In Lewis this Court cited Security Farms and Lazar for the following proposition:
In Security Farms v. International Brotherhood of Teamsters, 124 F.3d 999 (9th Cir. 1997), however, the Ninth Circuit noted that "[a]bstention can exist only where there is a parallel proceeding in state court." Id. at 1009. Section § 1334(c) abstention should be read in pari materia with 28 U.S.C. § 1452(b) remand, so that § 1334(c) applies only in those cases in which there is a related proceeding that either permits abstention in the interest of comity, section 1334(c)(1), or that, by legislative mandate, requires it, section 1334(c)(2). Id. at 1010; In re Lazar, 237 F.3d 967, 981 (9th Cir. 2001). A decision to abstain or not to abstain is not reviewable by appeal. § 1334(d); see also, Security Farms, 124 F.3d at 1009-10 n. 7; In re Lazar, 237 F.3d at 982.

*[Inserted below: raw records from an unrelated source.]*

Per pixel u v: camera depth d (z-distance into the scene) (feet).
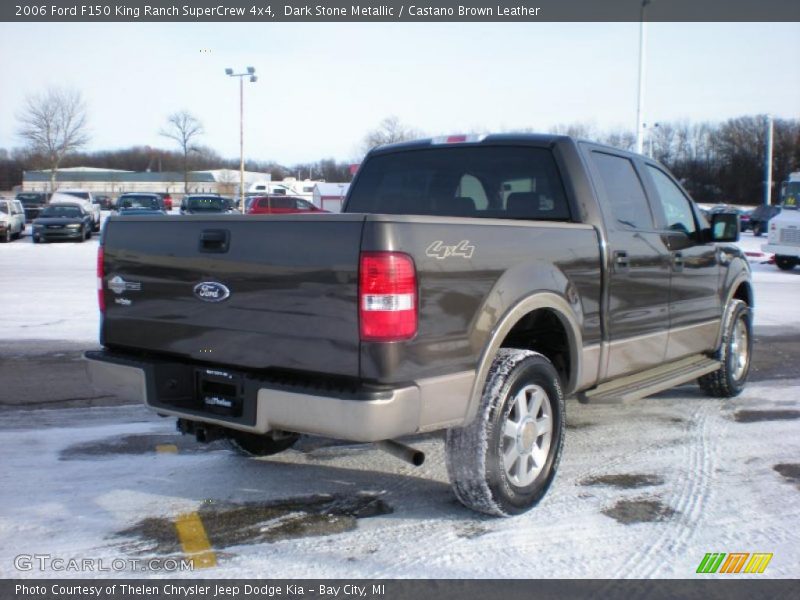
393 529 12.71
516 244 12.83
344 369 10.96
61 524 12.83
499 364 12.66
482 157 16.81
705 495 14.26
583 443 17.48
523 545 12.10
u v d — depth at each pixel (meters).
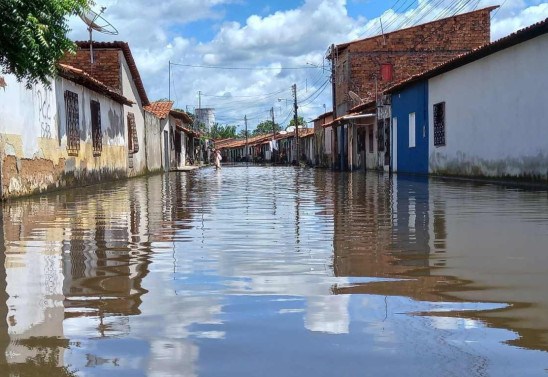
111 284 3.99
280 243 5.67
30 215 8.41
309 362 2.52
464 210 8.28
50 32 8.24
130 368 2.47
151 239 6.01
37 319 3.18
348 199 10.83
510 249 5.13
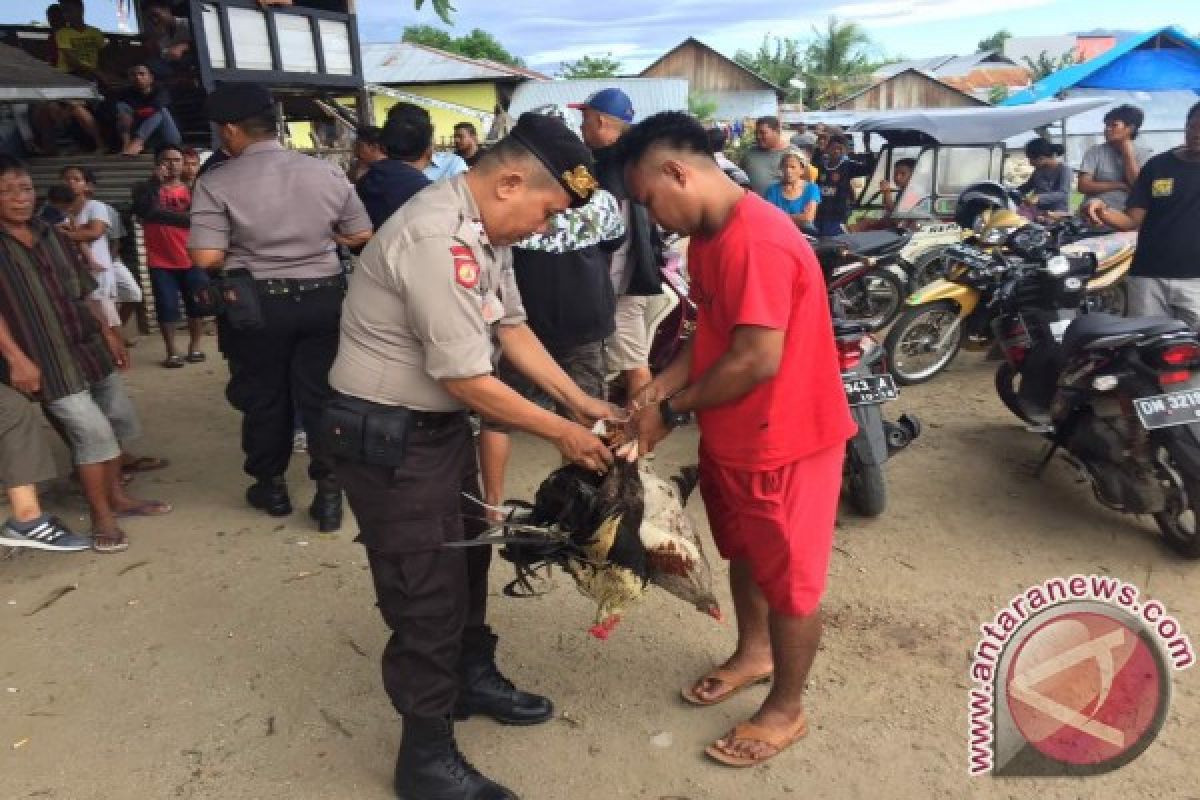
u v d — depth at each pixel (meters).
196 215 3.83
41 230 3.84
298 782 2.67
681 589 2.51
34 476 3.77
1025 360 4.80
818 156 11.82
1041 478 4.55
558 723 2.89
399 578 2.35
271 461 4.30
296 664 3.22
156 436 5.52
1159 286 4.84
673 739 2.80
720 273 2.29
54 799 2.61
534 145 2.15
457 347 2.10
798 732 2.74
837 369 2.45
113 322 6.54
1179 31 14.54
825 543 2.53
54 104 9.16
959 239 8.02
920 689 2.98
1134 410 3.61
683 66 44.53
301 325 3.94
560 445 2.32
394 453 2.23
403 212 2.19
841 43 50.62
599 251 3.77
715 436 2.48
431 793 2.51
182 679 3.14
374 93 24.34
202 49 7.44
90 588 3.75
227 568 3.89
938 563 3.78
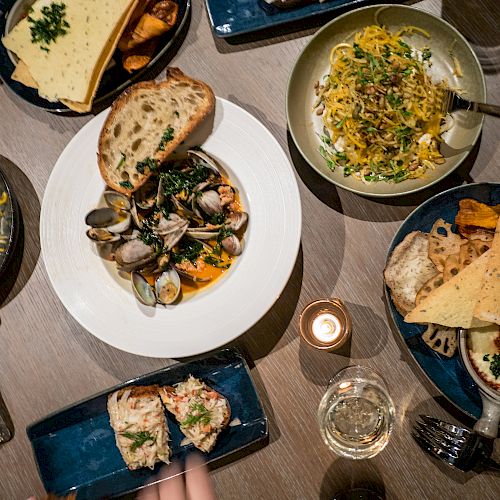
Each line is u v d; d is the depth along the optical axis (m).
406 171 0.63
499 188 0.59
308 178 0.65
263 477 0.64
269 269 0.61
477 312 0.56
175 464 0.63
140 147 0.64
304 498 0.63
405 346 0.63
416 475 0.62
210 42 0.66
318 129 0.65
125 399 0.62
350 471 0.63
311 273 0.65
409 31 0.63
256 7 0.63
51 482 0.63
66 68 0.63
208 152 0.63
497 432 0.58
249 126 0.62
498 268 0.57
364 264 0.64
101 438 0.64
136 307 0.63
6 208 0.64
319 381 0.64
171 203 0.65
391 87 0.62
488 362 0.59
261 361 0.64
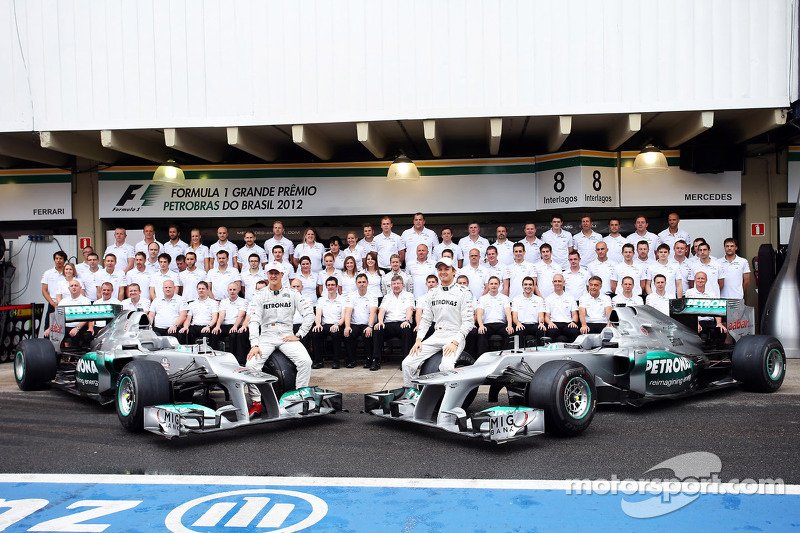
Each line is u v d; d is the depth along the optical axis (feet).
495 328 31.17
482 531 12.01
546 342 21.90
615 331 22.12
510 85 31.24
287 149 40.68
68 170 41.52
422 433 19.25
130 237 40.60
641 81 30.83
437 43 31.48
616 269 32.37
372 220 41.75
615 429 19.13
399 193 39.01
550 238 34.91
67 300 30.81
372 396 20.49
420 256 33.22
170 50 32.65
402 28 31.63
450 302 21.52
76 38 33.14
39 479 15.23
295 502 13.53
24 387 26.86
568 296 30.83
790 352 32.01
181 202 40.04
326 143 37.96
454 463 16.12
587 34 30.96
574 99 31.07
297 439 18.65
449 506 13.23
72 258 41.57
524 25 31.17
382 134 36.88
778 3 30.27
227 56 32.40
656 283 29.37
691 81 30.68
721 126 36.81
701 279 30.30
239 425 18.38
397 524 12.35
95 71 33.09
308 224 42.27
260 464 16.24
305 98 32.12
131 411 19.01
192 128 33.60
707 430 18.85
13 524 12.51
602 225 38.60
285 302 22.77
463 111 31.42
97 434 19.47
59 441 18.65
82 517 12.83
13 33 33.47
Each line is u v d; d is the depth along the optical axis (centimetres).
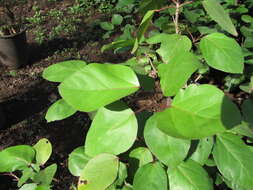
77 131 124
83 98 34
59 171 106
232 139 39
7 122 130
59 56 169
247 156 38
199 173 37
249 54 90
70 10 210
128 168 39
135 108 126
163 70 38
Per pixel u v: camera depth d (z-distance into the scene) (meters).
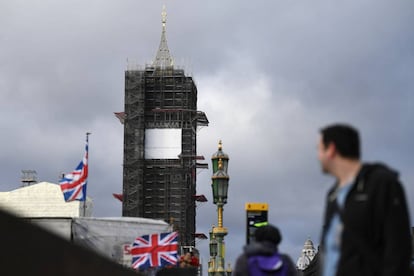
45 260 11.23
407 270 10.42
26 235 10.43
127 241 67.62
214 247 57.72
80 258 13.26
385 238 10.53
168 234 59.38
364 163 11.12
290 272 18.12
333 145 11.31
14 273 9.91
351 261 10.68
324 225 11.52
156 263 58.88
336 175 11.46
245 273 17.75
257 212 36.41
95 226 66.44
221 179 47.72
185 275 35.72
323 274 11.44
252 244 18.14
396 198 10.52
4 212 9.59
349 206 10.85
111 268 16.41
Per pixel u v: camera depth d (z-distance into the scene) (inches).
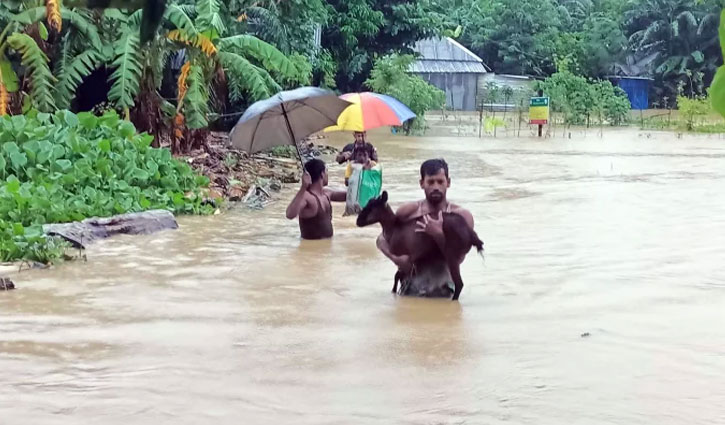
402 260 273.0
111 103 633.6
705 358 209.2
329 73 1291.8
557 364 204.8
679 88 1676.9
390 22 1583.4
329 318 247.6
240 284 290.5
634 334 230.8
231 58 619.2
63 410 173.8
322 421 168.7
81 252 340.2
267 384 190.5
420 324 241.0
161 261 326.3
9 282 280.2
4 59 518.6
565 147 953.5
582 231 394.3
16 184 377.4
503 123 1315.2
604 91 1537.9
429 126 1368.1
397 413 173.2
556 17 2196.1
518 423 167.6
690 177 625.3
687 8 2052.2
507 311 256.2
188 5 639.8
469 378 194.7
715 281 295.3
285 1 986.1
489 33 2181.3
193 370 199.9
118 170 447.2
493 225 410.9
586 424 167.0
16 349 215.3
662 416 171.3
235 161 639.8
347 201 445.1
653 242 367.2
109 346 218.8
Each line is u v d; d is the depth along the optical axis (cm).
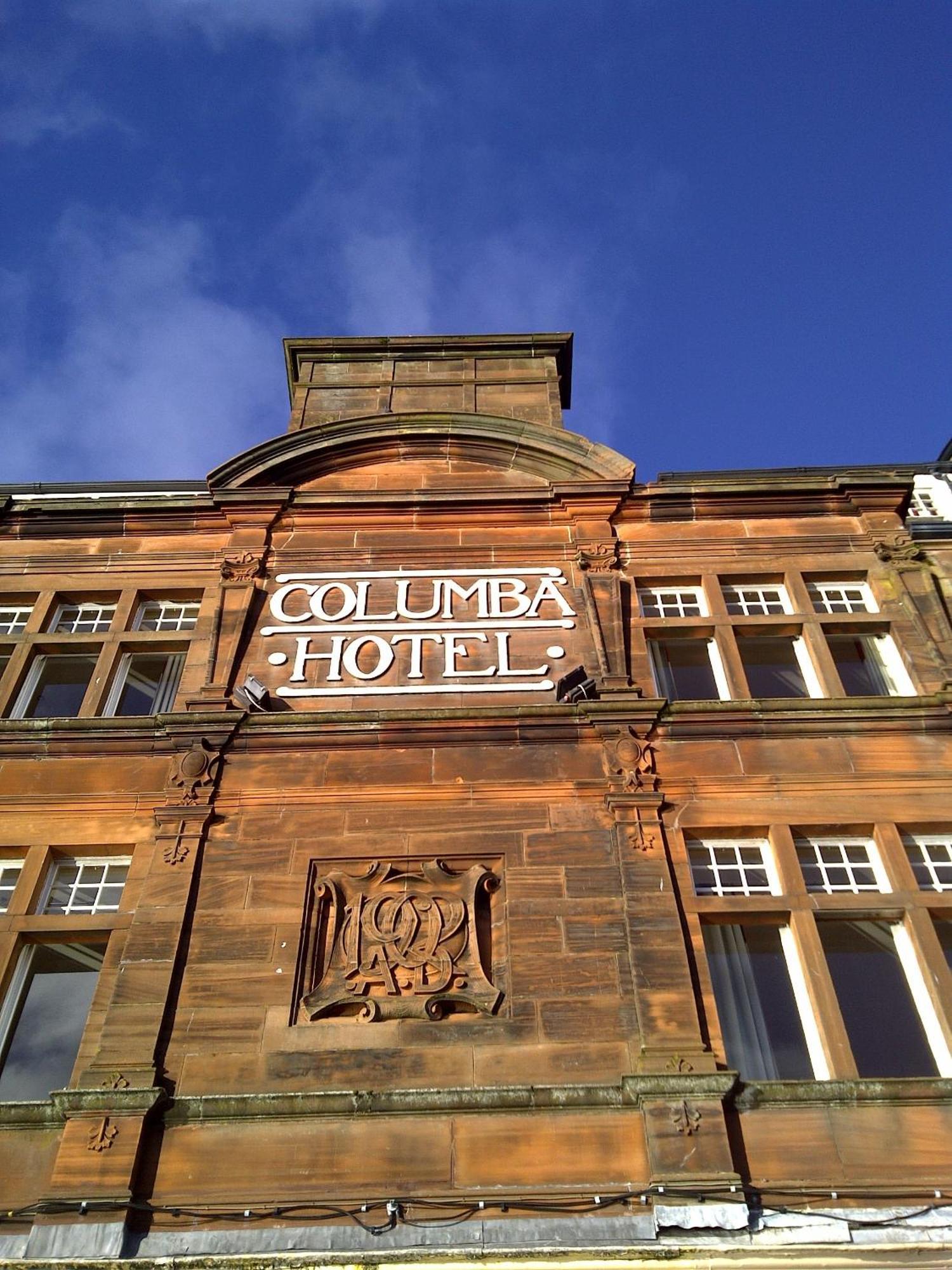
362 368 1675
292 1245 800
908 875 1040
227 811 1091
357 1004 950
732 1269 776
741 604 1348
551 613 1309
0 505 1452
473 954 977
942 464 1847
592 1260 779
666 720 1164
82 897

Lewis, 20 Mont. B.R. at 369.
The above Ninth Circuit authority is clear, unambiguous, and binding precedent. As such, the Court declines to apply the analysis for abstention from other circuits as urged by the IRS and Jamison. The record shows that the IRS has initiated a lawsuit in federal court, not in state court. No parallel proceeding exists in state court, as plainly required for abstention in this Circuit under Security Farms and Lazar. The Court concludes that the requisite for discretionary abstention is not present and the IRS's motion to abstain must be denied.
IT IS ORDERED a separate Order shall be entered in conformity with the above, denying the IRS's motion for discretionary abstention, filed December 21, 2004.